A proposed $200,000 study could look at whether Seattle should consider "congestion pricing" on some city streets in case drivers avoid tolls on the new State Route 99 tunnel.
The not-yet-approved budget request would look at the effects of putting tolls on the tunnel “and explore options, such as congestion pricing, to help manage impacts to local streets and transit travel times.”
The tunnel is set to open in 2019, but drivers are expected to avoid it so they don't have to pay the tolls -- similar to what happened when tolls started on the State Route 520 floating bridge.
Toll rates for the new tunnel have not yet been determined.
Seattle City Councilmember Mike O'Brien wants to study who will use the tunnel, who will avoid it, and what the city can do to make sure surface streets don't become too clogged to function.
"If more vehicles come into our city do we need more dedicated lanes for transit?" he asked. "If we do that, what does it mean for those people who are still driving?

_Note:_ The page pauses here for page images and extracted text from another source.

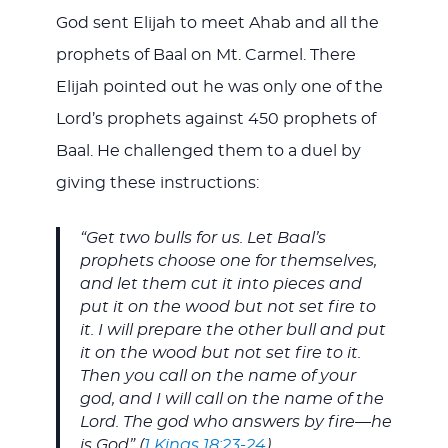
God sent Elijah to meet Ahab and all the
prophets of Baal on Mt. Carmel. There
Elijah pointed out he was only one of the
Lord’s prophets against 450 prophets of
Baal. He challenged them to a duel by
giving these instructions:
“Get two bulls for us. Let Baal’s
prophets choose one for themselves,
and let them cut it into pieces and
put it on the wood but not set fire to
it. I will prepare the other bull and put
it on the wood but not set fire to it.
Then you call on the name of your
god, and I will call on the name of the
Lord. The god who answers by fire—he
is God” (
1 Kings 18:23-24
).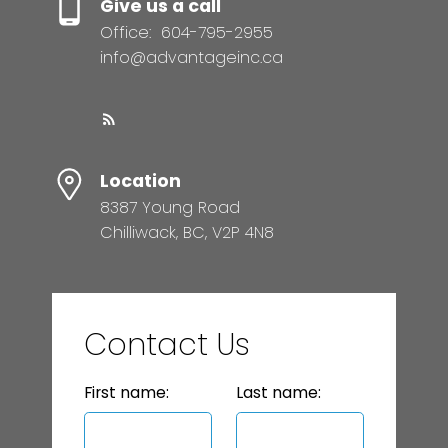
Give us a call
Office:
604-795-2955
info@advantageinc.ca
Location
8387 Young Road
Chilliwack, BC, V2P 4N8
Contact Us
First name:
Last name: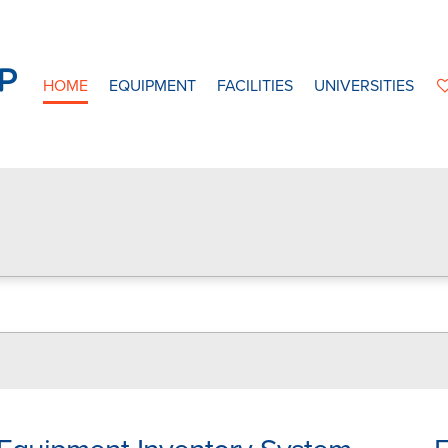
HOME
EQUIPMENT
FACILITIES
UNIVERSITIES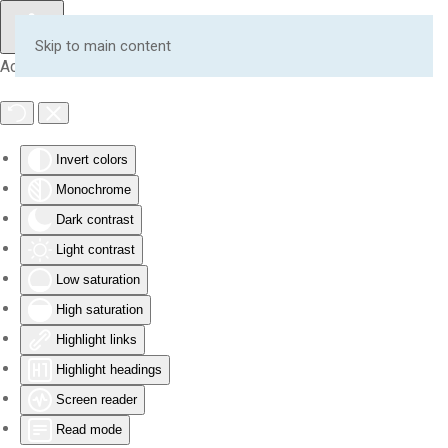
Skip to main content
Accessibility Tools
Invert colors
Monochrome
Dark contrast
Light contrast
Low saturation
High saturation
Highlight links
Highlight headings
Screen reader
Read mode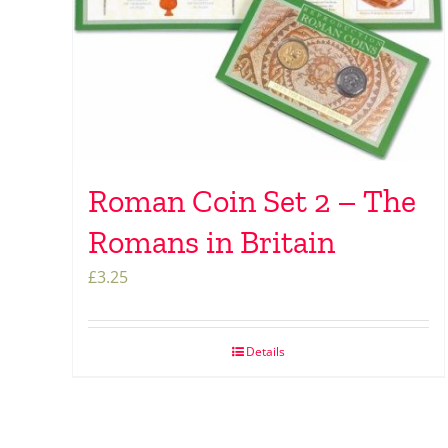
Roman Coin Set 2 – The
Romans in Britain
£
3.25
Details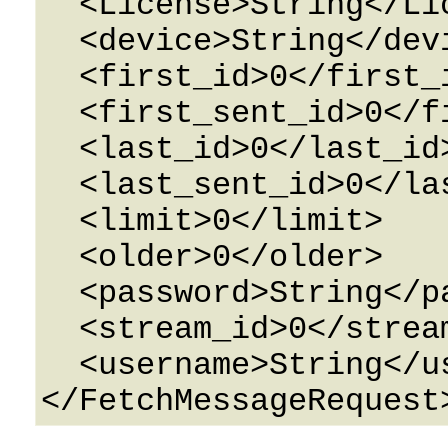
  <License>String</License>

  <device>String</device>

  <first_id>0</first_id>

  <first_sent_id>0</first_sent_id>

  <last_id>0</last_id>

  <last_sent_id>0</last_sent_id>

  <limit>0</limit>

  <older>0</older>

  <password>String</password>

  <stream_id>0</stream_id>

  <username>String</username>
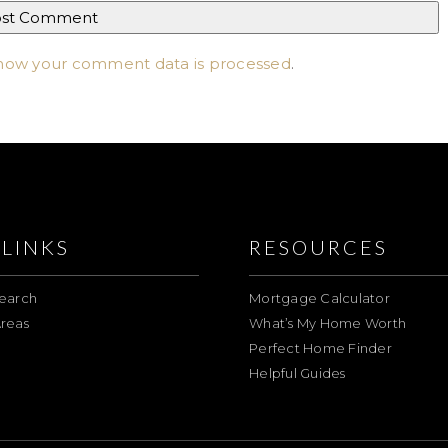
how your comment data is processed
.
LINKS
RESOURCES
earch
Mortgage Calculator
reas
What’s My Home Worth
Perfect Home Finder
Helpful Guides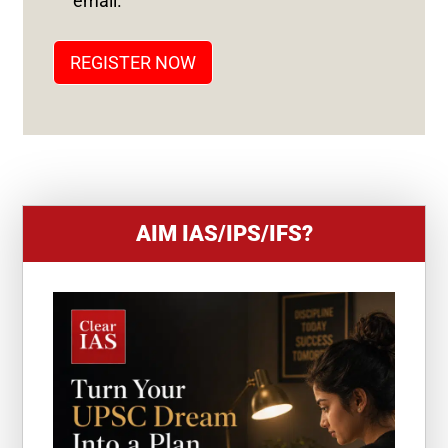
email.
A
T
REGISTER NOW
E
S
+
1
AIM IAS/IPS/IFS?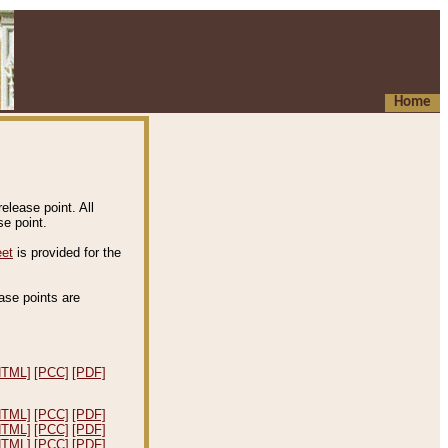
Home
elease point. All
e point.
eet
is provided for the
ease points are
.
HTML]
[PCC]
[PDF]
HTML]
[PCC]
[PDF]
HTML]
[PCC]
[PDF]
HTML]
[PCC]
[PDF]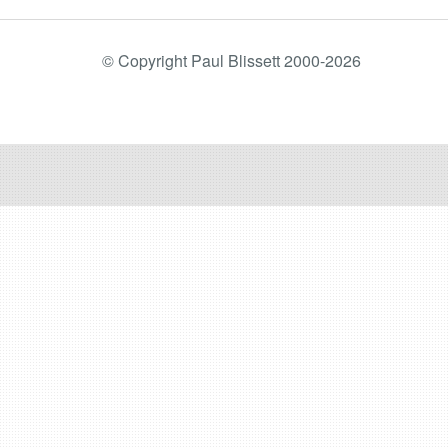
© Copyright Paul Blissett 2000-2026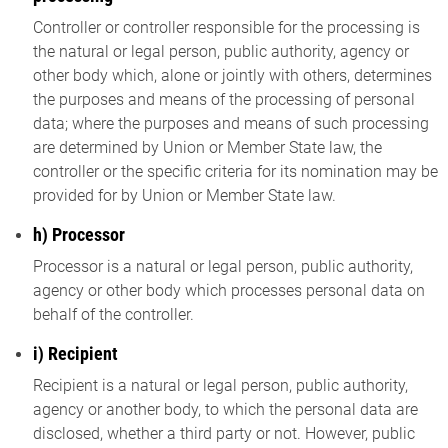
Controller or controller responsible for the processing is
the natural or legal person, public authority, agency or
other body which, alone or jointly with others, determines
the purposes and means of the processing of personal
data; where the purposes and means of such processing
are determined by Union or Member State law, the
controller or the specific criteria for its nomination may be
provided for by Union or Member State law.
h) Processor
Processor is a natural or legal person, public authority,
agency or other body which processes personal data on
behalf of the controller.
i) Recipient
Recipient is a natural or legal person, public authority,
agency or another body, to which the personal data are
disclosed, whether a third party or not. However, public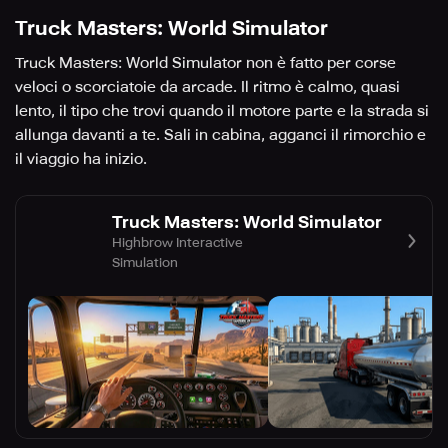
Truck Masters: World Simulator
Truck Masters: World Simulator non è fatto per corse
veloci o scorciatoie da arcade. Il ritmo è calmo, quasi
lento, il tipo che trovi quando il motore parte e la strada si
allunga davanti a te. Sali in cabina, agganci il rimorchio e
il viaggio ha inizio.
Truck Masters: World Simulator
Highbrow Interactive
Simulation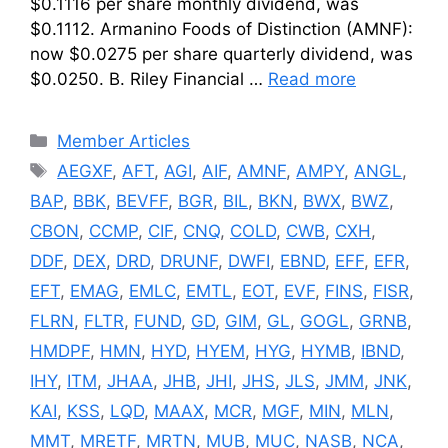
$0.1116 per share monthly dividend, was
$0.1112. Armanino Foods of Distinction (AMNF):
now $0.0275 per share quarterly dividend, was
$0.0250. B. Riley Financial …
Read more
Categories
Member Articles
Tags
AEGXF
,
AFT
,
AGI
,
AIF
,
AMNF
,
AMPY
,
ANGL
,
BAP
,
BBK
,
BEVFF
,
BGR
,
BIL
,
BKN
,
BWX
,
BWZ
,
CBON
,
CCMP
,
CIF
,
CNQ
,
COLD
,
CWB
,
CXH
,
DDF
,
DEX
,
DRD
,
DRUNF
,
DWFI
,
EBND
,
EFF
,
EFR
,
EFT
,
EMAG
,
EMLC
,
EMTL
,
EOT
,
EVF
,
FINS
,
FISR
,
FLRN
,
FLTR
,
FUND
,
GD
,
GIM
,
GL
,
GOGL
,
GRNB
,
HMDPF
,
HMN
,
HYD
,
HYEM
,
HYG
,
HYMB
,
IBND
,
IHY
,
ITM
,
JHAA
,
JHB
,
JHI
,
JHS
,
JLS
,
JMM
,
JNK
,
KAI
,
KSS
,
LQD
,
MAAX
,
MCR
,
MGF
,
MIN
,
MLN
,
MMT
,
MRETF
,
MRTN
,
MUB
,
MUC
,
NASB
,
NCA
,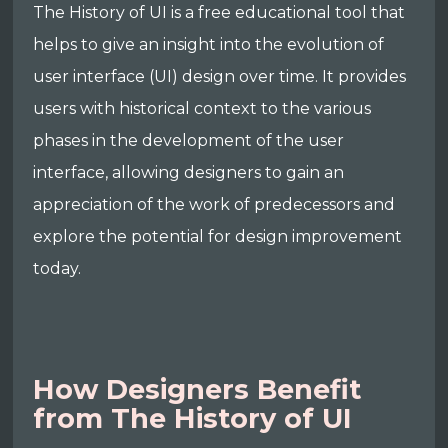
The History of UI is a free educational tool that
helps to give an insight into the evolution of
user interface (UI) design over time. It provides
users with historical context to the various
phases in the development of the user
interface, allowing designers to gain an
appreciation of the work of predecessors and
explore the potential for design improvement
today.
How Designers Benefit
from The History of UI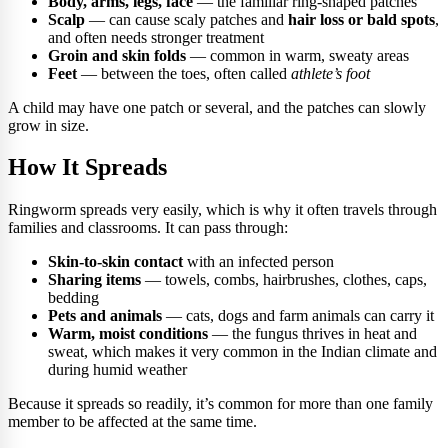
Body, arms, legs, face
— the familiar ring-shaped patches
Scalp
— can cause scaly patches and
hair loss or bald spots
,
and often needs stronger treatment
Groin and skin folds
— common in warm, sweaty areas
Feet
— between the toes, often called
athlete’s foot
A child may have one patch or several, and the patches can slowly
grow in size.
How It Spreads
Ringworm spreads very easily, which is why it often travels through
families and classrooms. It can pass through:
Skin-to-skin contact
with an infected person
Sharing items
— towels, combs, hairbrushes, clothes, caps,
bedding
Pets and animals
— cats, dogs and farm animals can carry it
Warm, moist conditions
— the fungus thrives in heat and
sweat, which makes it very common in the Indian climate and
during humid weather
Because it spreads so readily, it’s common for more than one family
member to be affected at the same time.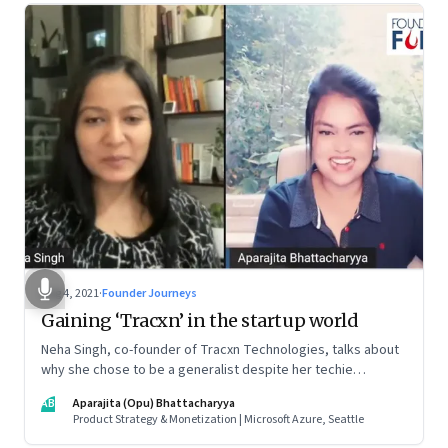
Aug 4, 2021
·
Founder Journeys
Gaining ‘Tracxn’ in the startup world
Neha Singh, co-founder of Tracxn Technologies, talks about
why she chose to be a generalist despite her techie
credentials; how the startup ecosystem is evolving in India;
AB
Aparajita (Opu) Bhattacharyya
and what founders ought to know about venture capitalists
Product Strategy & Monetization | Microsoft Azure, Seattle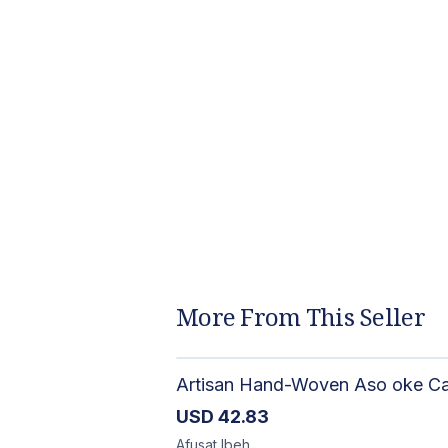
More From This Seller
USD
42.83
Afusat
Ibeh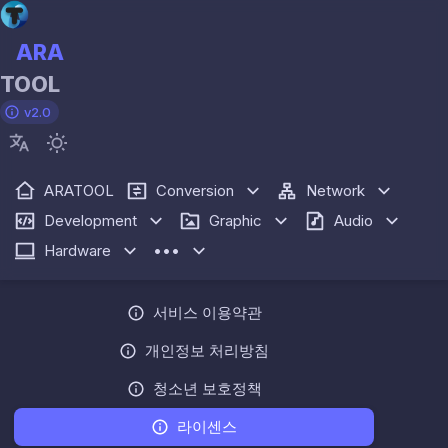
ARA
TOOL
v2.0
ARATOOL
Conversion
Network
Development
Graphic
Audio
Hardware
•••
서비스 이용약관
개인정보 처리방침
청소년 보호정책
라이센스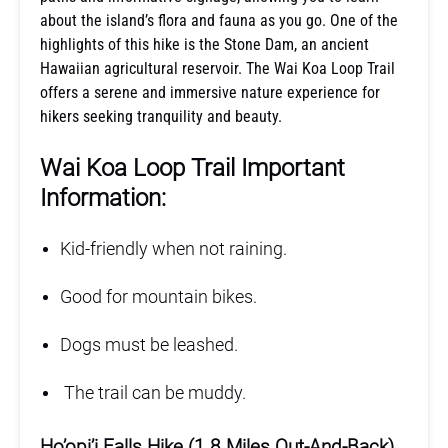
about the island’s flora and fauna as you go. One of the
highlights of this hike is the Stone Dam, an ancient
Hawaiian agricultural reservoir. The Wai Koa Loop Trail
offers a serene and immersive nature experience for
hikers seeking tranquility and beauty.
Wai Koa Loop Trail Important
Information:
Kid-friendly when not raining.
Good for mountain bikes.
Dogs must be leashed.
The trail can be muddy.
Ho’opi’i Falls Hike (1.8 Miles Out-And-Back)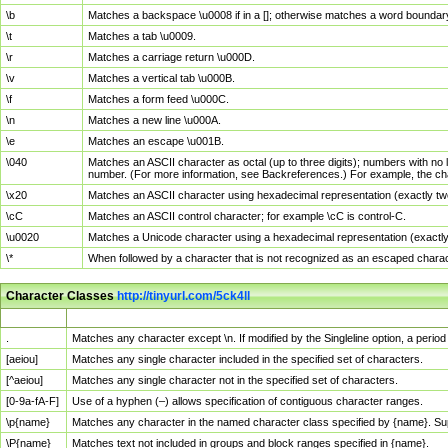
\b
Matches a backspace \u0008 if in a []; otherwise matches a word boundar
\t
Matches a tab \u0009.
\r
Matches a carriage return \u000D.
\v
Matches a vertical tab \u000B.
\f
Matches a form feed \u000C.
\n
Matches a new line \u000A.
\e
Matches an escape \u001B.
\040
Matches an ASCII character as octal (up to three digits); numbers with no 
number. (For more information, see Backreferences.) For example, the ch
\x20
Matches an ASCII character using hexadecimal representation (exactly two
\cC
Matches an ASCII control character; for example \cC is control-C.
\u0020
Matches a Unicode character using a hexadecimal representation (exactly f
\*
When followed by a character that is not recognized as an escaped chara
Character Classes
http://tinyurl.com/5ck4ll
Char Class
Description
.
Matches any character except \n. If modified by the Singleline option, a per
[aeiou]
Matches any single character included in the specified set of characters.
[^aeiou]
Matches any single character not in the specified set of characters.
[0-9a-fA-F]
Use of a hyphen (–) allows specification of contiguous character ranges.
\p{name}
Matches any character in the named character class specified by {name}. S
\P{name}
Matches text not included in groups and block ranges specified in {name}.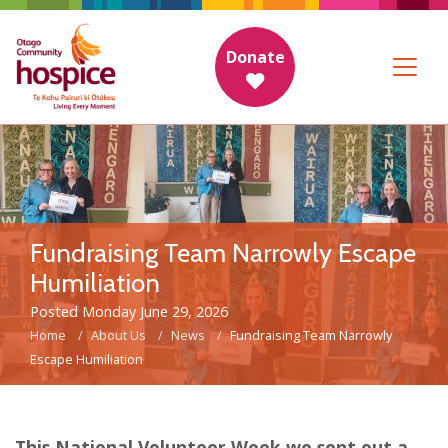
Donate
Fundraising Team Narrowly Escape
Humiliation
Posted Monday June 29, 2026
Home
About Us
News
Fundraising Team Narrowly
Escape Humiliation
This National Volunteer Week we sent out a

And who are those people who are still driving? Are they people who have no choice but to drive? Or could they take transit if we got them some good transit options?"
London is one of a handful of metropolitan cities around the world that implemented such a program to help mitigate traffic. Drivers pay a fee of 11.50£ a day (about $15), to access the city streets within the downtown corridor during business hours.
Mayoral candidates Jenny Durkan and Cary Moon have reportedly said the city should look at "congestion pricing" in downtown Seattle.
Several cities in Europe have zones where you must have a permit to drive in downtown areas. Not having a permit can result in steep fines.